5. Wann muss rotiert werden? Die Checkliste
Passwortrotation für Service-Accounts ist in folgenden Situationen zwingend erforderlich:
Ein Mitarbeiter mit Kenntnis der Passwörter verlässt das Unternehmen
Ein Sicherheitsvorfall wird vermutet oder festgestellt
Passwörter wurden über unsichere Kanäle kommuniziert (E-Mail, Teams, Ticket-System)
Ein externer Dienstleister hatte Zugang zu Dienstkonten und die Zusammenarbeit endet
Ein Compliance-Audit schreibt regelmäßige Rotation vor (ISO 27001, BSI, PCI DSS)
Das letzte Passwort-Reset liegt mehr als 90 Tage zurück (für hochprivilegierte Konten)
Das Konto ist in einem Kerberoasting-Scan als gefährdet markiert worden
6. Automatisierung als Ausweg
Manuelle Passwortrotation für Service-Accounts ist fehleranfällig und zeitintensiv — vor allem weil dabei immer auch die Dienste aktualisiert werden müssen, die das Konto verwenden.

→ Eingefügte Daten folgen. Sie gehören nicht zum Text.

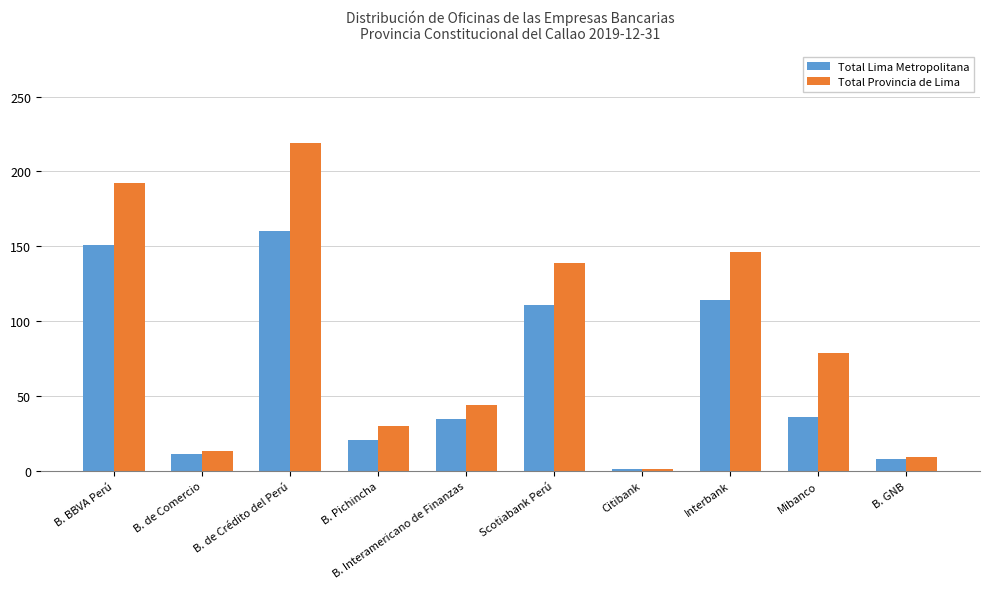

What is the sum of all Total Lima Metropolitana values?

648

Ein vergessener Eintrag bedeutet, dass der Dienst nach der Rotation nicht mehr startet.
Der richtige Ansatz ist daher Automatisierung mit vollständigem Audit-Trail:
- Fälligkeit wird auf Basis des AD-Attributs
pwdLastSetberechnet - Neues Passwort wird automatisch generiert (konfigurierbare Policy, bis 128 Zeichen)
- Passwort wird per E-Mail an die zuständigen Empfänger zugestellt
- Für hochprivilegierte Konten: Passwort-Splitting nach dem Vier-Augen-Prinzip
- Alle Aktionen werden lückenlos in einem Audit-Log protokolliert
- Ausführung als Scheduled Task, vollständig unbeaufsichtigt
Der ISW AD Password Rotator automatisiert die BSI-konforme Rotation von Active-Directory-Passwörtern für Service-Accounts und privilegierte Benutzer — inklusive Vier-Augen-Prinzip, vollständigem Audit-Log und DSGVO-konformer Berichtsverwaltung. Als Standortlizenz ohne Abonnement.
Service-Account-Passwörter, die seit Jahren nicht geändert wurden, sind kein Kavaliersdelikt — sie sind eine ernsthafte Sicherheitslücke, die von modernen Angreifern systematisch ausgenutzt wird. BSI, NIST und NIS2 fordern klare Maßnahmen.
Der erste Schritt: Einen Überblick verschaffen, welche Service-Accounts überhaupt existieren und wann deren Passwörter zuletzt geändert wurden. Wer dabei systematisch vorgehen will, sollte auf Automatisierung setzen — statt auf gut gemeinte, aber selten eingehaltene manuelle Prozesse.